Un match crucial avec un œil sur la concurrence
Si les joueurs assurent ne penser qu'au match décisif d'Agen, la position alarmante au classement, le calendrier à venir et ses différentes projections inquiétantes sont pourtant sur toutes les autres lèvres. Béziers, 15e et seulement un petit point derrière Biarritz, reçoit Provence Rugby ce vendredi. Une rencontre capitale sur laquelle les yeux anxieux des Biarrots seront naturellement braqués, surtout en cas de contre-performance à Agen. Un succès de l'ASBH, qui s'est payé le luxe de faire tourner son effectif la semaine passée, et le BO tomberait alors dans la zone rouge (ou plutôt orange) pour la toute première fois depuis seulement la 3e journée. Et ce à seulement trois matches de la fin de saison régulière.

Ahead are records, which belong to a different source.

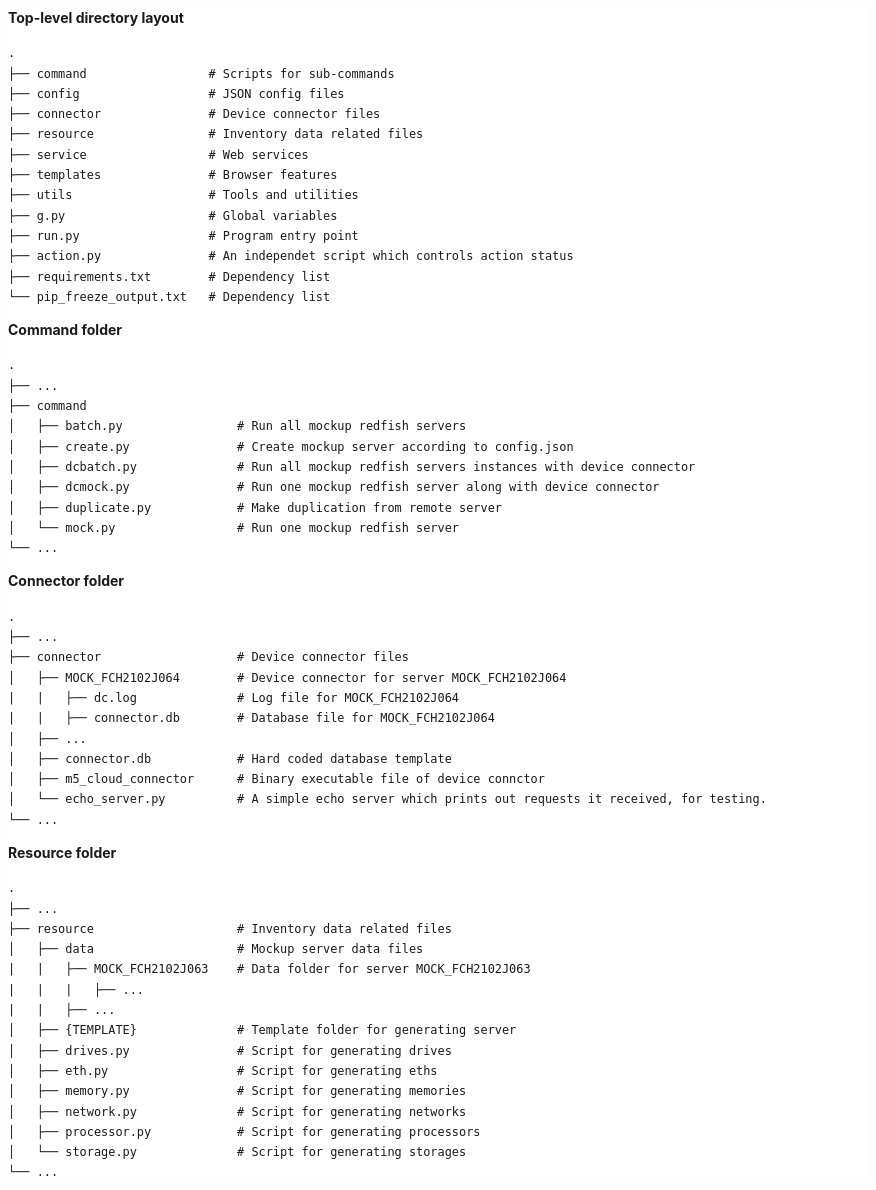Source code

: 
**Top-level directory layout**

    .
    ├── command                 # Scripts for sub-commands 
    ├── config                  # JSON config files
    ├── connector               # Device connector files 
    ├── resource                # Inventory data related files
    ├── service                 # Web services
    ├── templates               # Browser features
    ├── utils                   # Tools and utilities
    ├── g.py                    # Global variables 
    ├── run.py                  # Program entry point
    ├── action.py               # An independet script which controls action status
    ├── requirements.txt        # Dependency list
    └── pip_freeze_output.txt   # Dependency list
    
**Command folder**
  
    .
    ├── ...
    ├── command                     
    │   ├── batch.py                # Run all mockup redfish servers
    │   ├── create.py               # Create mockup server according to config.json    
    │   ├── dcbatch.py              # Run all mockup redfish servers instances with device connector                
    │   ├── dcmock.py               # Run one mockup redfish server along with device connector
    │   ├── duplicate.py            # Make duplication from remote server
    │   └── mock.py                 # Run one mockup redfish server
    └── ...

    
  
**Connector folder**
  
    .
    ├── ...
    ├── connector                   # Device connector files 
    │   ├── MOCK_FCH2102J064        # Device connector for server MOCK_FCH2102J064
    |   |   ├── dc.log              # Log file for MOCK_FCH2102J064
    |   |   ├── connector.db        # Database file for MOCK_FCH2102J064
    │   ├── ...                     
    │   ├── connector.db            # Hard coded database template
    │   ├── m5_cloud_connector      # Binary executable file of device connctor
    │   └── echo_server.py          # A simple echo server which prints out requests it received, for testing.
    └── ...
    
**Resource folder**

    .
    ├── ...
    ├── resource                    # Inventory data related files
    │   ├── data                    # Mockup server data files
    |   |   ├── MOCK_FCH2102J063    # Data folder for server MOCK_FCH2102J063 
    |   |   |   ├── ...
    |   |   ├── ...
    │   ├── {TEMPLATE}              # Template folder for generating server     
    │   ├── drives.py               # Script for generating drives
    │   ├── eth.py                  # Script for generating eths 
    │   ├── memory.py               # Script for generating memories 
    │   ├── network.py              # Script for generating networks 
    │   ├── processor.py            # Script for generating processors 
    │   └── storage.py              # Script for generating storages
    └── ...
  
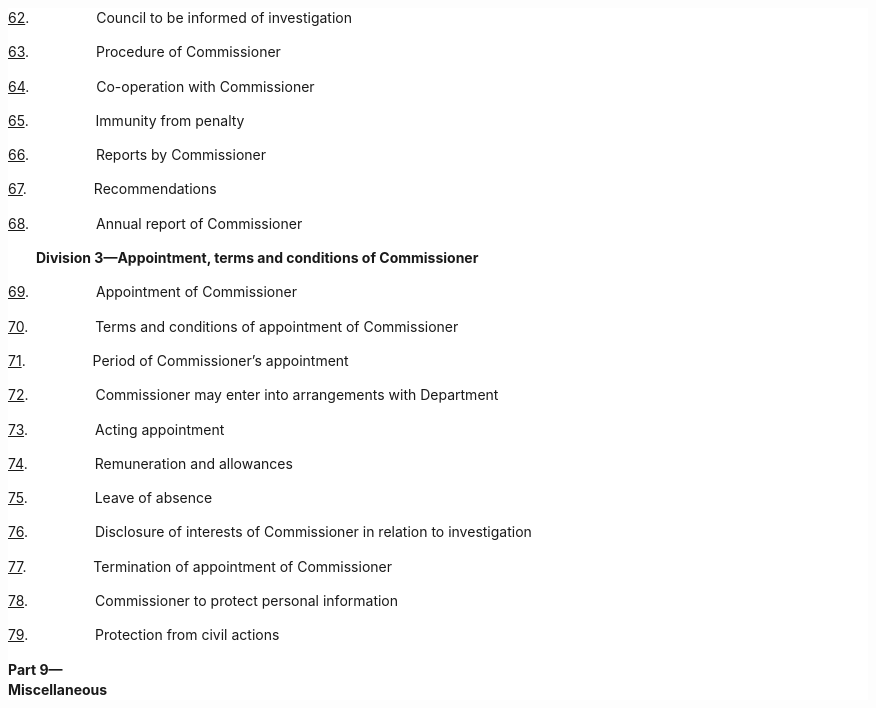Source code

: [62](#62).          Council to be informed of investigation<span style="mso-tab-count: 1 dotted">                                             </span>

[63](#63).          Procedure of Commissioner<span style="mso-tab-count: 1 dotted">                                                               </span>

[64](#64).          Co-operation with Commissioner<span style="mso-tab-count: 1 dotted">                                                     </span>

[65](#65).          Immunity from penalty<span style="mso-tab-count: 1 dotted">                                                                     </span>

[66](#66).          Reports by Commissioner<span style="mso-tab-count: 1 dotted">                                                                 </span>

[67](#67).          Recommendations<span style="mso-tab-count: 1 dotted">                                                                              </span>

[68](#68).          Annual report of Commissioner<span style="mso-tab-count: 1 dotted">                                                        </span>

    **Division 3—Appointment, terms and conditions of Commissioner<span style="mso-tab-count: 1">   </span>**

[69](#69).          Appointment of Commissioner<span style="mso-tab-count: 1 dotted">                                                         </span>

[70](#70).          Terms and conditions of appointment of Commissioner<span style="mso-tab-count: 1 dotted">                  </span>

[71](#71).          Period of Commissioner’s appointment<span style="mso-tab-count: 1 dotted">                                            </span>

[72](#72).          Commissioner may enter into arrangements with Department<span style="mso-tab-count: 1 dotted">         </span>

[73](#73).          Acting appointment<span style="mso-tab-count: 1 dotted">                                                                           </span>

[74](#74).          Remuneration and allowances<span style="mso-tab-count: 1 dotted">                                                            </span>

[75](#75).          Leave of absence<span style="mso-tab-count: 1 dotted">                                                                                </span>

[76](#76).          Disclosure of interests of Commissioner in relation to investigation<span style="mso-tab-count: 1 dotted"> </span>

[77](#77).          Termination of appointment of Commissioner<span style="mso-tab-count: 1 dotted">                                 </span>

[78](#78).          Commissioner to protect personal information<span style="mso-tab-count: 1 dotted">                                 </span>

[79](#79).          Protection from civil actions<span style="mso-tab-count: 1 dotted">                                                              </span>

**Part 9—Miscellaneous<span style="mso-tab-count: 1">                                                                                                       </span>**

Les plus pessimistes anticipent déjà un hypothétique barrage d'accession contre le finaliste perdant de Nationale. Le staff technique s'y est préparé mentalement aussi. « Ce scénario existe réellement, d'un strict point de vue comptable, et on l'a partagé ouvertement avec l'ensemble des joueurs cette semaine », concède Rémi Bonfils. « Ça nous permet d'être tous sur exactement la même longueur d'onde, de savoir précisément ce qu'on vise sur les derniers matches en fonction des points qu'on a réussi à prendre ou non. »

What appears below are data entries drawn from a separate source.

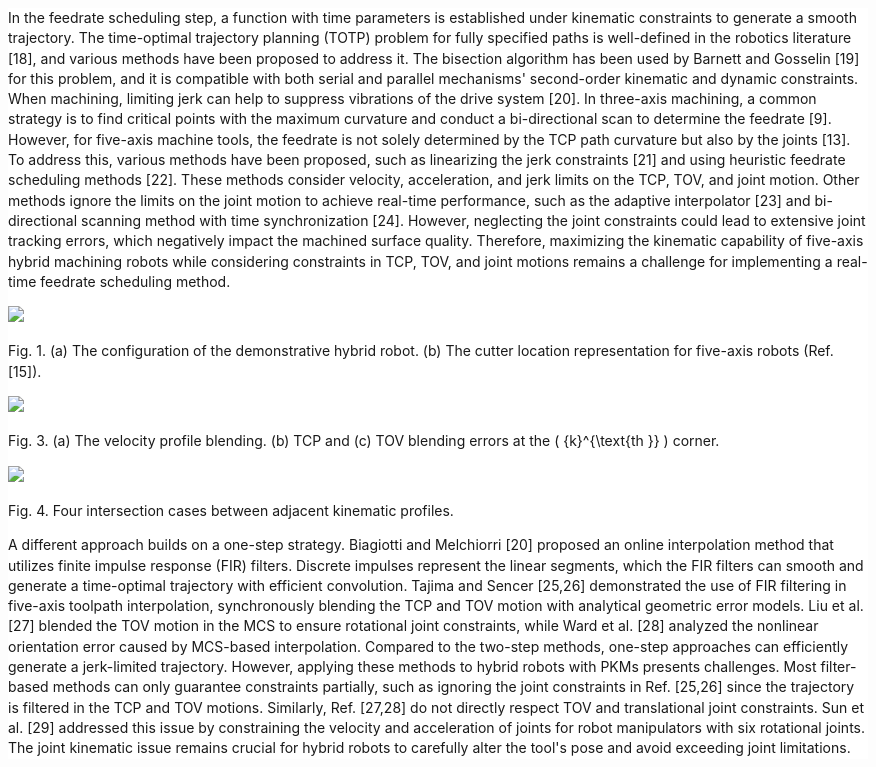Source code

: In the feedrate scheduling step, a function with time parameters is established under kinematic constraints to generate a smooth trajectory. The time-optimal trajectory planning (TOTP) problem for fully specified paths is well-defined in the robotics literature [18], and various methods have been proposed to address it. The bisection algorithm has been used by Barnett and Gosselin [19] for this problem, and it is compatible with both serial and parallel mechanisms' second-order kinematic and dynamic constraints. When machining, limiting jerk can help to suppress vibrations of the drive system [20]. In three-axis machining, a common strategy is to find critical points with the maximum curvature and conduct a bi-directional scan to determine the feedrate [9]. However, for five-axis machine tools, the feedrate is not solely determined by the TCP path curvature but also by the joints [13]. To address this, various methods have been proposed, such as linearizing the jerk constraints [21] and using heuristic feedrate scheduling methods [22]. These methods consider velocity, acceleration, and jerk limits on the TCP, TOV, and joint motion. Other methods ignore the limits on the joint motion to achieve real-time performance, such as the adaptive interpolator [23] and bi-directional scanning method with time synchronization [24]. However, neglecting the joint constraints could lead to extensive joint tracking errors, which negatively impact the machined surface quality. Therefore, maximizing the kinematic capability of five-axis hybrid machining robots while considering constraints in TCP, TOV, and joint motions remains a challenge for implementing a real-time feedrate scheduling method.












<img src="https://cdn.noedgeai.com/bo_d2sla4jef24c73b2kf4g_2.jpg?x=187&y=155&w=1332&h=619&r=0"/>

Fig. 1. (a) The configuration of the demonstrative hybrid robot. (b) The cutter location representation for five-axis robots (Ref. [15]).



<img src="https://cdn.noedgeai.com/bo_d2sla4jef24c73b2kf4g_2.jpg?x=262&y=875&w=1181&h=339&r=0"/>

Fig. 3. (a) The velocity profile blending. (b) TCP and (c) TOV blending errors at the \( {k}^{\text{th }} \) corner.



<img src="https://cdn.noedgeai.com/bo_d2sla4jef24c73b2kf4g_2.jpg?x=468&y=1318&w=763&h=356&r=0"/>

Fig. 4. Four intersection cases between adjacent kinematic profiles.



A different approach builds on a one-step strategy. Biagiotti and Melchiorri [20] proposed an online interpolation method that utilizes finite impulse response (FIR) filters. Discrete impulses represent the linear segments, which the FIR filters can smooth and generate a time-optimal trajectory with efficient convolution. Tajima and Sencer [25,26] demonstrated the use of FIR filtering in five-axis toolpath interpolation, synchronously blending the TCP and TOV motion with analytical geometric error models. Liu et al. [27] blended the TOV motion in the MCS to ensure rotational joint constraints, while Ward et al. [28] analyzed the nonlinear orientation error caused by MCS-based interpolation. Compared to the two-step methods, one-step approaches can efficiently generate a jerk-limited trajectory. However, applying these methods to hybrid robots with PKMs presents challenges. Most filter-based methods can only guarantee constraints partially, such as ignoring the joint constraints in Ref. [25,26] since the trajectory is filtered in the TCP and TOV motions. Similarly, Ref. [27,28] do not directly respect TOV and translational joint constraints. Sun et al. [29] addressed this issue by constraining the velocity and acceleration of joints for robot manipulators with six rotational joints. The joint kinematic issue remains crucial for hybrid robots to carefully alter the tool's pose and avoid exceeding joint limitations.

Un effectif décimé par les blessures
Des unités précieuses à accumuler avec des forces vives qui continuent malheureusement de se réduire dangereusement. Contre Nevers, le BO a perdu son dernier ouvreur de métier, Edgar Retière. Zakaria El Fakir, pilier droit des dernières semaines, est lui aussi sorti blessé et ne sera pas du voyage à Armandie. Deux postes particulièrement sinistrés par cette hécatombe. « Je ne cache absolument pas que ce n'est pas évident à gérer », souffle l'entraîneur de la défense. « C'est sûr que dans ce contexte particulièrement difficile, tu aimerais avoir toutes tes forces en présence pour pouvoir gérer cette situation à la fois sportivement et émotionnellement compliquée. » Les supporteurs biarrots les plus fidèles ne le contrediront certainement pas.

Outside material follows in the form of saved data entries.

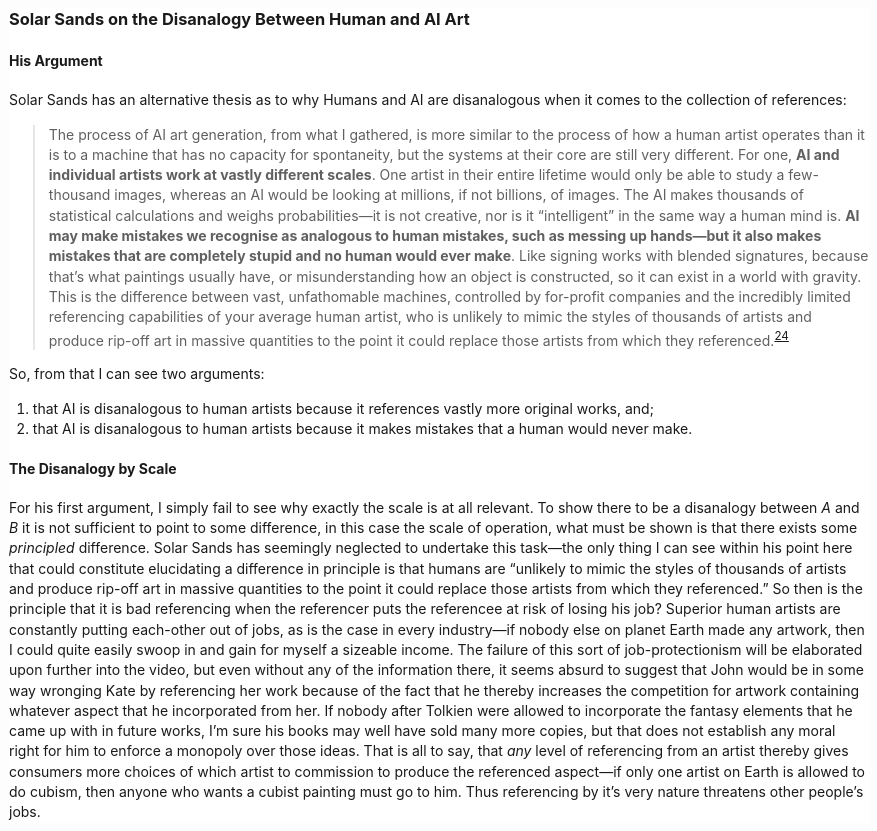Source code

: ### Solar Sands on the Disanalogy Between Human and AI Art

#### His Argument

Solar Sands has an alternative thesis as to why Humans and AI are disanalogous when it comes to the collection of references:

> The process of AI art generation, from what I gathered, is more similar to the process of how a human artist operates than it is to a machine that has no capacity for spontaneity, but the systems at their core are still very different. For one, **AI and individual artists work at vastly different scales**. One artist in their entire lifetime would only be able to study a few-thousand images, whereas an AI would be looking at millions, if not billions, of images. The AI makes thousands of statistical calculations and weighs probabilities&#x2014;it is not creative, nor is it &ldquo;intelligent&rdquo; in the same way a human mind is. **AI may make mistakes we recognise as analogous to human mistakes, such as messing up hands&#x2014;but it also makes mistakes that are completely stupid and no human would ever make**. Like signing works with blended signatures, because that&rsquo;s what paintings usually have, or misunderstanding how an object is constructed, so it can exist in a world with gravity. This is the difference between vast, unfathomable machines, controlled by for-profit companies and the incredibly limited referencing capabilities of your average human artist, who is unlikely to mimic the styles of thousands of artists and produce rip-off art in massive quantities to the point it could replace those artists from which they referenced.<sup><a id="fnr.24" class="footref" href="#fn.24" role="doc-backlink">24</a></sup>

So, from that I can see two arguments:

1.  that AI is disanalogous to human artists because it references vastly more original works, and;
2.  that AI is disanalogous to human artists because it makes mistakes that a human would never make.

#### The Disanalogy by Scale

For his first argument, I simply fail to see why exactly the scale is at all relevant. To show there to be a disanalogy between $A$ and $B$ it is not sufficient to point to some difference, in this case the scale of operation, what must be shown is that there exists some _principled_ difference. Solar Sands has seemingly neglected to undertake this task&#x2014;the only thing I can see within his point here that could constitute elucidating a difference in principle is that humans are &ldquo;unlikely to mimic the styles of thousands of artists and produce rip-off art in massive quantities to the point it could replace those artists from which they referenced.&rdquo; So then is the principle that it is bad referencing when the referencer puts the referencee at risk of losing his job? Superior human artists are constantly putting each-other out of jobs, as is the case in every industry&#x2014;if nobody else on planet Earth made any artwork, then I could quite easily swoop in and gain for myself a sizeable income. The failure of this sort of job-protectionism will be elaborated upon further into the video, but even without any of the information there, it seems absurd to suggest that John would be in some way wronging Kate by referencing her work because of the fact that he thereby increases the competition for artwork containing whatever aspect that he incorporated from her. If nobody after Tolkien were allowed to incorporate the fantasy elements that he came up with in future works, I&rsquo;m sure his books may well have sold many more copies, but that does not establish any moral right for him to enforce a monopoly over those ideas. That is all to say, that _any_ level of referencing from an artist thereby gives consumers more choices of which artist to commission to produce the referenced aspect&#x2014;if only one artist on Earth is allowed to do cubism, then anyone who wants a cubist painting must go to him. Thus referencing by it&rsquo;s very nature threatens other people&rsquo;s jobs.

Des solutions de dépannage précaires
Avec l'hécatombe totale au poste stratégique de n°10, c'est Joe Jonas qui démarrera demi d'ouverture contre Agen. Un rôle qu'il n'a tenu qu'à seulement deux reprises, il y a deux saisons déjà avec Biarritz. En cas de pépin physique supplémentaire, c'est Imanol Biscay qui pourrait jouer les pompiers de service, puisque le banc ne comportera que deux arrières, Yann Lesgourgues et Yohan Tapie. Il est important de noter que Biscay n'a jamais joué ouvreur en professionnel de sa carrière.
Autre dépannage nécessaire : celui de Giorgi Nutsubidze en pilier droit. L'habituel gaucher devra couvrir un poste où la recrue Luka Véa, apparue à court de rythme contre Nevers, est préservée. Solomone Tukuafu, en délicatesse avec un bras, démarrera quant à lui sur le banc. Enfin l'habituel 3e ligne Alban Placines va connaître une nouvelle titularisation dans la cage, ajoutant à l'improvisation générale.